Наконец ему удается пристегнуть дочь, но теперь она попеременно кричит и хнычет, и, уловив момент между всхлипами, он запихивает ей в ротик ложку с едой, время от времени делая паузу, чтобы вытереть размазавшееся пюре краем ложки, проводя ею, как бритвой. В надежде, что это успокоит Жасмин, он включает маленький переносной телевизор на кухонном столе, тот самый, что вызывает такое неодобрение у Сильви. Сегодня суббота, пиковое эфирное время, и на экране неизбежно возникает сияющая Сьюки Медоуз — она ведет прямую трансляцию из телестудии, зачитывая результаты лотереи перед всей страной, в нетерпении застывшей перед экранами. Он чувствует, как в животе у него все сжимается от зависти, затем прищелкивает языком, качает головой и хочет уже переключить программу, как вдруг замечает, что Жасмин притихла и сидит неподвижно, загипнотизированная оглушительным «У-хуу-ууу!» его бывшей подружки.

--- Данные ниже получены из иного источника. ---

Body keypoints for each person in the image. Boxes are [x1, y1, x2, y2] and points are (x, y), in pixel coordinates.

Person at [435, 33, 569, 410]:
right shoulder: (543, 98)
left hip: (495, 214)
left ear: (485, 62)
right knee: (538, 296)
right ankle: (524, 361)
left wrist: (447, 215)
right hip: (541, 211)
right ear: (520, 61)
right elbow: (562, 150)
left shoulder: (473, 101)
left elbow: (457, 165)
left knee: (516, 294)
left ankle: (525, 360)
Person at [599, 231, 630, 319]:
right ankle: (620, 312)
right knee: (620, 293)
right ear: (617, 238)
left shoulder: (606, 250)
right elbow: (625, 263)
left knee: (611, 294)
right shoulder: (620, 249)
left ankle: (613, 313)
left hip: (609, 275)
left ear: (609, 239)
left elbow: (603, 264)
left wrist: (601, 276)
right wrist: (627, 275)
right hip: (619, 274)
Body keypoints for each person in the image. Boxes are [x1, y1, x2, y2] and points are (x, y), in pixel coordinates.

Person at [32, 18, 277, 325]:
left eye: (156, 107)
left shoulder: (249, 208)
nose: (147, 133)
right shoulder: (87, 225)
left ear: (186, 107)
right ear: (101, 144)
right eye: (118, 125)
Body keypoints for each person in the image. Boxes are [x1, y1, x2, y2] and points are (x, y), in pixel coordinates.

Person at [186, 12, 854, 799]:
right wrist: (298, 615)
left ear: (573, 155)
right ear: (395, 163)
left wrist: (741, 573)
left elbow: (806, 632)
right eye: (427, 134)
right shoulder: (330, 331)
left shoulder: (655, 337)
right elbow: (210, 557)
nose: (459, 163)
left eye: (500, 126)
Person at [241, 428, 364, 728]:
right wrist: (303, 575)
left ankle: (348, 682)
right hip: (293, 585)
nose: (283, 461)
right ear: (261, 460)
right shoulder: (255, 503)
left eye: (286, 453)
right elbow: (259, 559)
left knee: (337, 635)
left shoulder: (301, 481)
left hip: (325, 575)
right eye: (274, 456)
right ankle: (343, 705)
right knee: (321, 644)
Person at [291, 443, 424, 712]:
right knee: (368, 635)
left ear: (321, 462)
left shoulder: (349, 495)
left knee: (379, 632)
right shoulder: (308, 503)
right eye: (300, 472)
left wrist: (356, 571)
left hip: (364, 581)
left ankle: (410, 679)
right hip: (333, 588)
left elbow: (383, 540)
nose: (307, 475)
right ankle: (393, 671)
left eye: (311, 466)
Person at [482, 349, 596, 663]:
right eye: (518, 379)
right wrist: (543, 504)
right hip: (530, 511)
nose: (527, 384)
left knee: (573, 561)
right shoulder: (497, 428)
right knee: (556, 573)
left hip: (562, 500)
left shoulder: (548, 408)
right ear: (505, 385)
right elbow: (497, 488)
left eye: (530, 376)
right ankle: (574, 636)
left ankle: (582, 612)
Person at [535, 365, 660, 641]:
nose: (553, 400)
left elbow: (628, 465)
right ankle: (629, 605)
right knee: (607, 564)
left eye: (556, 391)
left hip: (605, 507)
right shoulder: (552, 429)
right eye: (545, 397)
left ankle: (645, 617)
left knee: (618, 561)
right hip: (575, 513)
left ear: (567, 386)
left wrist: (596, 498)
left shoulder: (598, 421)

— Смотри, Жасмин, папина бывшая подружка! Вот голосище, а? Как громко, громко она кричит!

Сьюки теперь разбогатела, стала еще более жизнерадостной и знаменитой, а публика ее обожает. И хотя он и Сьюки никогда не ладили и у них не было ничего общего, он испытывает что-то вроде тоски при виде бывшей подружки — тоски по тем безумным временам, когда ему было двадцать семь и его фотографии мелькали в газетах. Интересно, что сегодня делает Сьюки?

— Может, папочке лучше было с ней остаться, — ядовито произносит он вслух, вспоминая ночи в черных такси и коктейль-барах, ресторанах дорогих отелей и ночных клубах, годы, когда ему не приходилось проводить субботу, натянув на голову сеточку для волос и наполняя начинкой средиземноморские лепешки.

Жасмин снова плачет — ей в глаз попал сладкий картофель, — и, вытирая пюре, он вдруг чувствует, что ему просто необходимо закурить. Да и почему нет — разве нельзя себя побаловать после такого тяжелого дня? У него болит спина, потемневший пластырь на большом пальце отклеился, руки пахнут лангустинами и слабым кофе. Он решает, что заслужил награду. Ему нужен маленький никотиновый бонус.

Две минуты спустя он надевает рюкзак-кенгуру, исполнившись мужской гордости от того, что ему это под силу, и застегивая пряжки на лямках, точно это экстремальный парашют. Запихнув плачущую Жасмин спереди, он целенаправленно шагает по унылой аллее, обсаженной деревьями, к унылой торговой галерее. Как его сюда занесло? — думает он. В торговый центр в Суррее в субботу вечером? Это же даже не Ричмонд, а пригород пригорода; и он снова вспоминает Сьюки, которая наверняка сейчас тусуется где-нибудь со своими симпатичными подружками. Может, звякнуть ей, когда Жасмин заснет — так, просто поздороваться? Выпить, потом позвонить старой подружке — а что в этом такого?